Third, the top few /16 groups by bytes count. Notice how Netflix is now the biggest:
107592753 209.52.0.0/16 cache.google.com (for example)
116538884 207.167.0.0/16 Telus e-mail stuff
120769715 17.188.0.0/16 Apple. store-025-failover2.blobstore-apple.com.akadns.net (for example)
139261655 52.218.0.0/16 s3-us-west-2.amazonaws.com (for example) ? Hmmm...

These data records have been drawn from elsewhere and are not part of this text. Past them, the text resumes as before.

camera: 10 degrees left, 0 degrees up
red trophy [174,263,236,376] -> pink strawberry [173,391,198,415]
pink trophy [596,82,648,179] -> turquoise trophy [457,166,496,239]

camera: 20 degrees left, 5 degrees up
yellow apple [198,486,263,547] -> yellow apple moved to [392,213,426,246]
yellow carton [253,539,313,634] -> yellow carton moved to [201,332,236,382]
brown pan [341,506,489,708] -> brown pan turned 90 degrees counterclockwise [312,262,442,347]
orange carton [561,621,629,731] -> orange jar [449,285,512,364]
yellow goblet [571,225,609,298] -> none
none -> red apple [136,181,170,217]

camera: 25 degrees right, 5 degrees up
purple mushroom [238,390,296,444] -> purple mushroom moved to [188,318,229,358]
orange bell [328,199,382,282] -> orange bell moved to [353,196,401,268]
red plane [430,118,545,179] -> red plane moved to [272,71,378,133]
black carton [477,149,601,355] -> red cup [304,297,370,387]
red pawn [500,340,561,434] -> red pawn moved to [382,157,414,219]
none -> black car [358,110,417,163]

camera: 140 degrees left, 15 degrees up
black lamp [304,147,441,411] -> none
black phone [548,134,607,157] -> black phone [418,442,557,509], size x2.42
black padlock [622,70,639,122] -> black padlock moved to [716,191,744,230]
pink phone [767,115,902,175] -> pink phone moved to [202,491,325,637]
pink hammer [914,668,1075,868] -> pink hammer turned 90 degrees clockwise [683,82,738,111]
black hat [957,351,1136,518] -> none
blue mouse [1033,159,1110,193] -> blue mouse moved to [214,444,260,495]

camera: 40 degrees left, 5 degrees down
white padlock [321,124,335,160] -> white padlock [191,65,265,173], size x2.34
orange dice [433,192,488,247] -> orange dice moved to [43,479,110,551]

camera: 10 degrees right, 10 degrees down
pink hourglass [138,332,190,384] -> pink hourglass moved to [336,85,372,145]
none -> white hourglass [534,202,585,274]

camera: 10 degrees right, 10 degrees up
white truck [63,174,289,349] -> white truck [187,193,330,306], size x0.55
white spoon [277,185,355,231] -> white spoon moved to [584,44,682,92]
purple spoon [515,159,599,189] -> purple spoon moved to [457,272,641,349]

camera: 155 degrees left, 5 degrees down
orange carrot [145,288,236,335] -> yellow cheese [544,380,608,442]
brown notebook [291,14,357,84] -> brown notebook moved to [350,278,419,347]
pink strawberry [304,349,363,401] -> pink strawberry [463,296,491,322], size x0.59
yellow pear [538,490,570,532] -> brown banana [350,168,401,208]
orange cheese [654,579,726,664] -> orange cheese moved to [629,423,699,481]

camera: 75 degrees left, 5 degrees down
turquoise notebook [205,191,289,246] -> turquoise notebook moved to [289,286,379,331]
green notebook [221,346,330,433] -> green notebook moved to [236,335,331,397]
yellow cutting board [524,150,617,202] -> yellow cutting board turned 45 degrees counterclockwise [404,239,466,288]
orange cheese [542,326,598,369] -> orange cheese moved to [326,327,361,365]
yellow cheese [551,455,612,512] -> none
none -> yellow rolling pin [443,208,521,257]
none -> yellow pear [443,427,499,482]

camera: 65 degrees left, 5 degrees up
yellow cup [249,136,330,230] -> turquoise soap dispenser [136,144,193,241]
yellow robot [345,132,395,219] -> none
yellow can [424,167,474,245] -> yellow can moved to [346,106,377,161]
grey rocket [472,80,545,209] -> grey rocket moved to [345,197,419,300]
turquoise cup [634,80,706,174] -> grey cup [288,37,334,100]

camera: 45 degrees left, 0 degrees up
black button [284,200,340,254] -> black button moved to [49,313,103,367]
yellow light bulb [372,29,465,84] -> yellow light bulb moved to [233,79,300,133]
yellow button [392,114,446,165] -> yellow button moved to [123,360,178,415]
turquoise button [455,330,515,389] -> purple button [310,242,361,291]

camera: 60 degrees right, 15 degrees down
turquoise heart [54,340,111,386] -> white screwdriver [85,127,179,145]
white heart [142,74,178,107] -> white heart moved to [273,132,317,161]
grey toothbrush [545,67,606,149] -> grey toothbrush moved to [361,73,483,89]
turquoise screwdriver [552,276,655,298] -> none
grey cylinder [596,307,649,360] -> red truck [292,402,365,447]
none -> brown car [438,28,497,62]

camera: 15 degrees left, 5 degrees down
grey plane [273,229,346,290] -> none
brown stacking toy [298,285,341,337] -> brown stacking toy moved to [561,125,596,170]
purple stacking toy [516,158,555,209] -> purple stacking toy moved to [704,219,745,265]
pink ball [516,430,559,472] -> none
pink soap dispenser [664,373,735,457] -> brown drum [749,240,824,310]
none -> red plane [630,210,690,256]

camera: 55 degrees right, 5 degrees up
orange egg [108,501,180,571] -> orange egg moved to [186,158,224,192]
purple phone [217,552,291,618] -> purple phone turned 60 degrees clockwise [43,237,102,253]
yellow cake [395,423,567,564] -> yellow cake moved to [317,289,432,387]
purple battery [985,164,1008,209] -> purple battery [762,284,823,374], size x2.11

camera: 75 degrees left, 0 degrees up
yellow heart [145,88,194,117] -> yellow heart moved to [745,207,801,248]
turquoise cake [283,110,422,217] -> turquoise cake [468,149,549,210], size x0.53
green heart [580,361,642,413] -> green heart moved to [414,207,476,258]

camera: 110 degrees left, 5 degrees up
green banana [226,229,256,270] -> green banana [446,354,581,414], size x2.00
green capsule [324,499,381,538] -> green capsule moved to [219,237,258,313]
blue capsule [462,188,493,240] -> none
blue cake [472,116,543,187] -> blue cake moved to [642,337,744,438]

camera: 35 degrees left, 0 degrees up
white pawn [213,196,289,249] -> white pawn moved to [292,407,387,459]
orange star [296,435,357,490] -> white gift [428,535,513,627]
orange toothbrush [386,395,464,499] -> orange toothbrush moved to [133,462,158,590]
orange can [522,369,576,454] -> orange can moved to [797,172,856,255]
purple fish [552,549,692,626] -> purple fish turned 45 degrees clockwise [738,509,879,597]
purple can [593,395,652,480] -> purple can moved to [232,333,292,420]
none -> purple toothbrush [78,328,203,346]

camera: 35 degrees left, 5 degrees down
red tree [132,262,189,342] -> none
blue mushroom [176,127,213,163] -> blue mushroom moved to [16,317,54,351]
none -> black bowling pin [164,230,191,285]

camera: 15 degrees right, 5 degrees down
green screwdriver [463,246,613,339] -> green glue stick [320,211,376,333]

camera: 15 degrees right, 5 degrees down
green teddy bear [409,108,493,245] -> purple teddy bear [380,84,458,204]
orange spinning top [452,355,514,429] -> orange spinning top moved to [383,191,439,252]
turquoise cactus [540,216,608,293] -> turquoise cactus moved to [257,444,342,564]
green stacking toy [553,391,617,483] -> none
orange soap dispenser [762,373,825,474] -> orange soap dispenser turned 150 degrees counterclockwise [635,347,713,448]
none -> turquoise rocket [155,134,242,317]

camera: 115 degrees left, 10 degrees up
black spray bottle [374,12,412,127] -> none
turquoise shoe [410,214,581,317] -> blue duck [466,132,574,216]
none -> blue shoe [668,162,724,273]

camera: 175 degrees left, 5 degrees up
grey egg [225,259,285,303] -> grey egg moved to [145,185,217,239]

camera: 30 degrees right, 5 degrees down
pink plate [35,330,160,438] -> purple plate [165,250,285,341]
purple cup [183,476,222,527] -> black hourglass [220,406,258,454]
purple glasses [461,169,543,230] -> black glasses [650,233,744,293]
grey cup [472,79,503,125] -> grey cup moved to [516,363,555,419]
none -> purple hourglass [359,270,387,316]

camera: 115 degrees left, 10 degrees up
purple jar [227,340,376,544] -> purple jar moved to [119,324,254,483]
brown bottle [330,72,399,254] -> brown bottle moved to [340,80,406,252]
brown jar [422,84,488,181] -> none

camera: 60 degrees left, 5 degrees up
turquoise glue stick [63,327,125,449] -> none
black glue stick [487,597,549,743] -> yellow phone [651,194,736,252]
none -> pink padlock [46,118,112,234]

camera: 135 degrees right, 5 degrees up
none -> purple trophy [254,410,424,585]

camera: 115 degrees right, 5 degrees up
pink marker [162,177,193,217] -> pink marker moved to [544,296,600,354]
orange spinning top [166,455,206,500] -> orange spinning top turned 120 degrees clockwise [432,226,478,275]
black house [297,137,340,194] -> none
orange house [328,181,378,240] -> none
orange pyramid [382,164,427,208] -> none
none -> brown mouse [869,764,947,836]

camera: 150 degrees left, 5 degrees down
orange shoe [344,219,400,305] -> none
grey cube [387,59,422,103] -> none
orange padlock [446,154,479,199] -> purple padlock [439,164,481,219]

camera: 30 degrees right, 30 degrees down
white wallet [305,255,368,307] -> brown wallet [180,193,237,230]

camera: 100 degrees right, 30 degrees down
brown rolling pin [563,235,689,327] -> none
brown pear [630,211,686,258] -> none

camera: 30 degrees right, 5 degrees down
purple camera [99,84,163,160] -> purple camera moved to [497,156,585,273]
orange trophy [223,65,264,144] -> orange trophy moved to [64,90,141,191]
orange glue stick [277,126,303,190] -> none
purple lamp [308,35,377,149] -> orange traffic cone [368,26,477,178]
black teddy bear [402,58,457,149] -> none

147091123 172.217.0.0/16 Google web crawler
153146532 17.248.0.0/16 p46-keyvalueservice.fe.apple-dns.net. Apple iCloud Drive
183300509 72.21.0.0/16 Skype (I think)
213119564 209.121.0.0/16 Telus Microsoft updates file streaming
333374588 204.79.0.0/16 Microsoft
354346088 91.189.0.0/16 Ubuntu stuff
488793579 13.107.0.0/16 Microsoft (updates)
621733032 198.38.0.0/16 Netflix
Best Answer
You can use NETWORK TRAFFIC MONITOR.
There is Datafox, an addon for Firefox to monitor traffic on firefox.